Reich, H. H. & Roth, H.-J. (2004). Hamburger Verfahren zur Analyse des Sprachstands Fünfjähriger - HAVAS 5. Landesinstitut für Lehrerbildung und Schulentwicklung Hamburg.
Reich, H. H. & Roth, H.-J. (2007). HAVAS 5 - das Hamburger Verfahren zur Analyse des Sprachstands bei Fünfjährigen. In H. H. Reich, H.-J. Roth & U. Neumann (Hrsg.), Sprachdiagnostik im Lernprozess. Verfahren zur Analyse von Sprachständen im Kontext von Zweisprachigkeit (S. 71-94). Münster: Waxmann.
Roth, H.-J. (2014). HAVAS 5- Diagnostik von Sprachkompetenzen im Vor- und Grundschulalter bei Kindern mit und ohne Migrationshintergrund. In S. Rühle, A. Müller, P. Dylan & T. Knobloch (Hrsg.), Mehrsprachigkeit - Diversität - Internationalität: Erziehungswissenschaft im transnationalen Bildungsraum. Münster: Waxmann.

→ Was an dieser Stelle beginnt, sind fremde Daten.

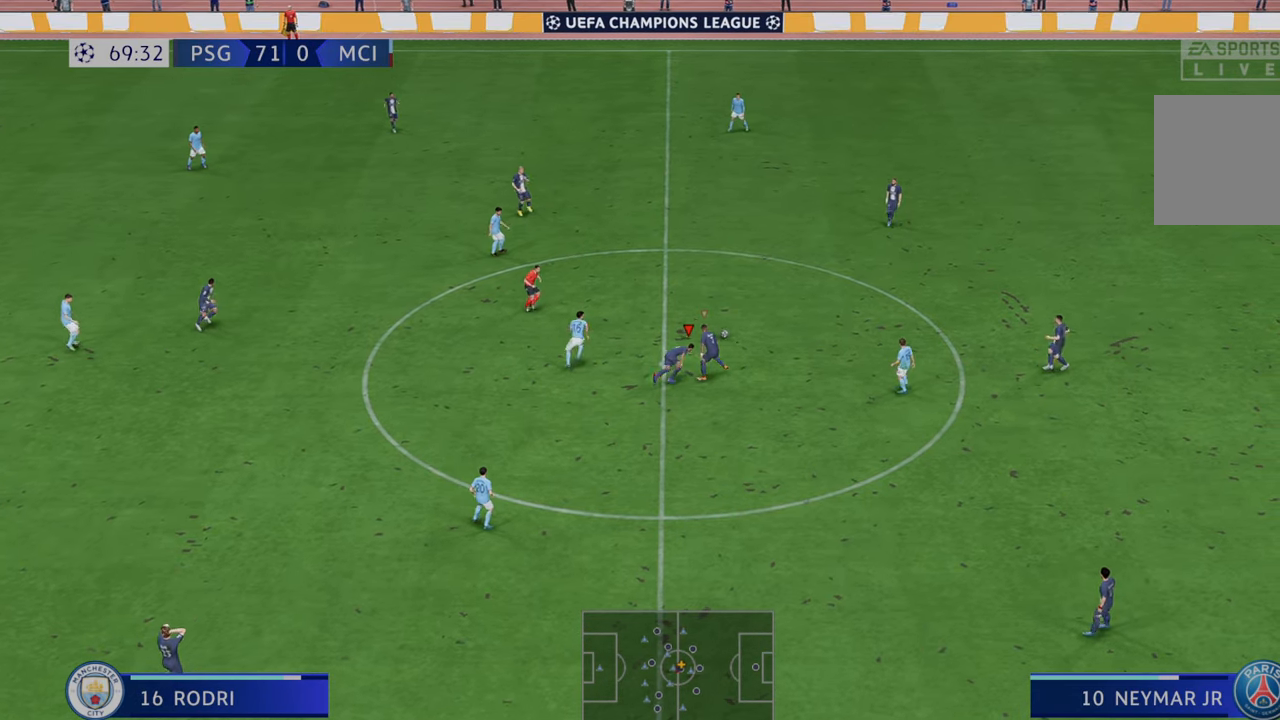
{"buttons": ["R2"], "left_stick": "up", "right_stick": "center", "events": [[33, "L1", "down"], [167, "L1", "up"], [167, "left_stick", "up"]]}
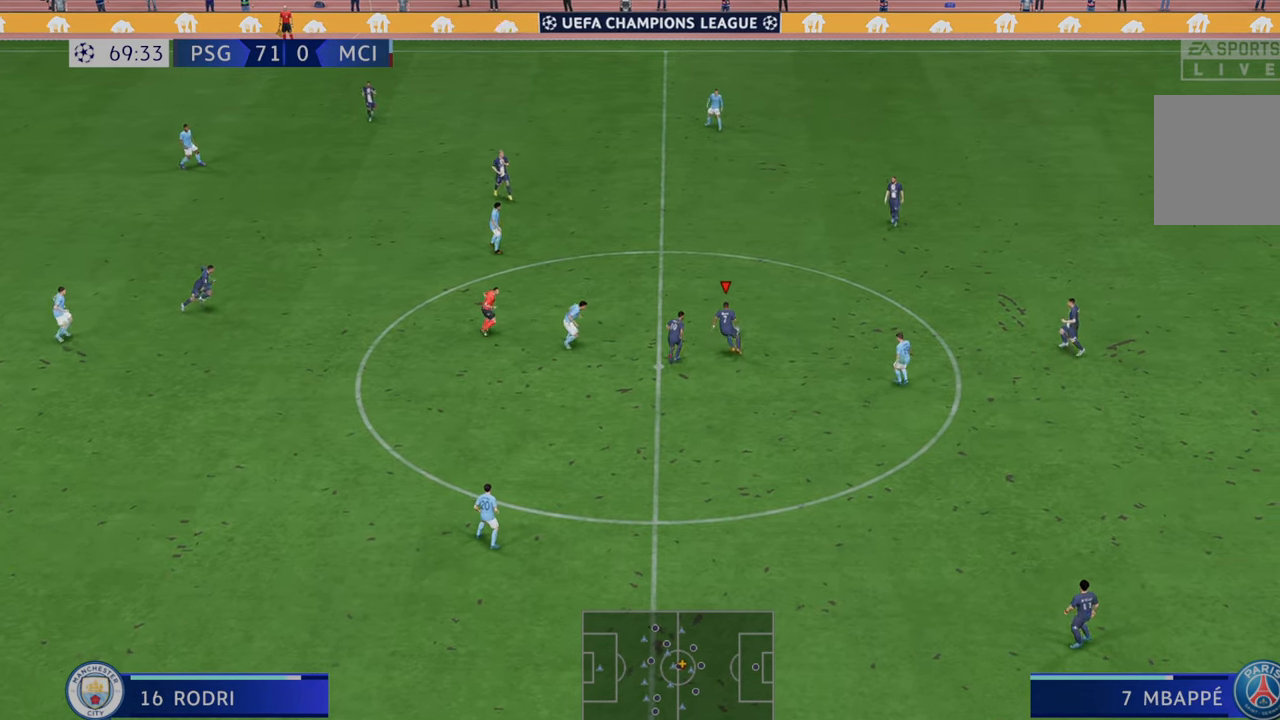
{"buttons": ["R2"], "left_stick": "down", "right_stick": "center", "events": [[167, "left_stick", "center"], [250, "left_stick", "down"], [267, "A", "down"], [417, "A", "up"]]}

Neugebauer, U. & Becker-Mrotzek, M. (2013). Die Qualität von Sprachstandsverfahren im Elementarbereich. Eine Analyse und Bewertung. Herausgegeben vom Mercator-Institut für Sprachförderung und Deutsch als Zweitsprache. Verfügbar unter:
https://www.mercator-institut-sprachfoerderung.de/fileadmin/user_upload/Mercator-Institut_Qualitaet_Sprachstandsverfahren_Web_03.pdf [10.11.2020]
Rothweiler, M. (1993). Der Erwerb von Nebensätzen im Deutschen: Eine Pilotstudie. Berlin: De Gruyter.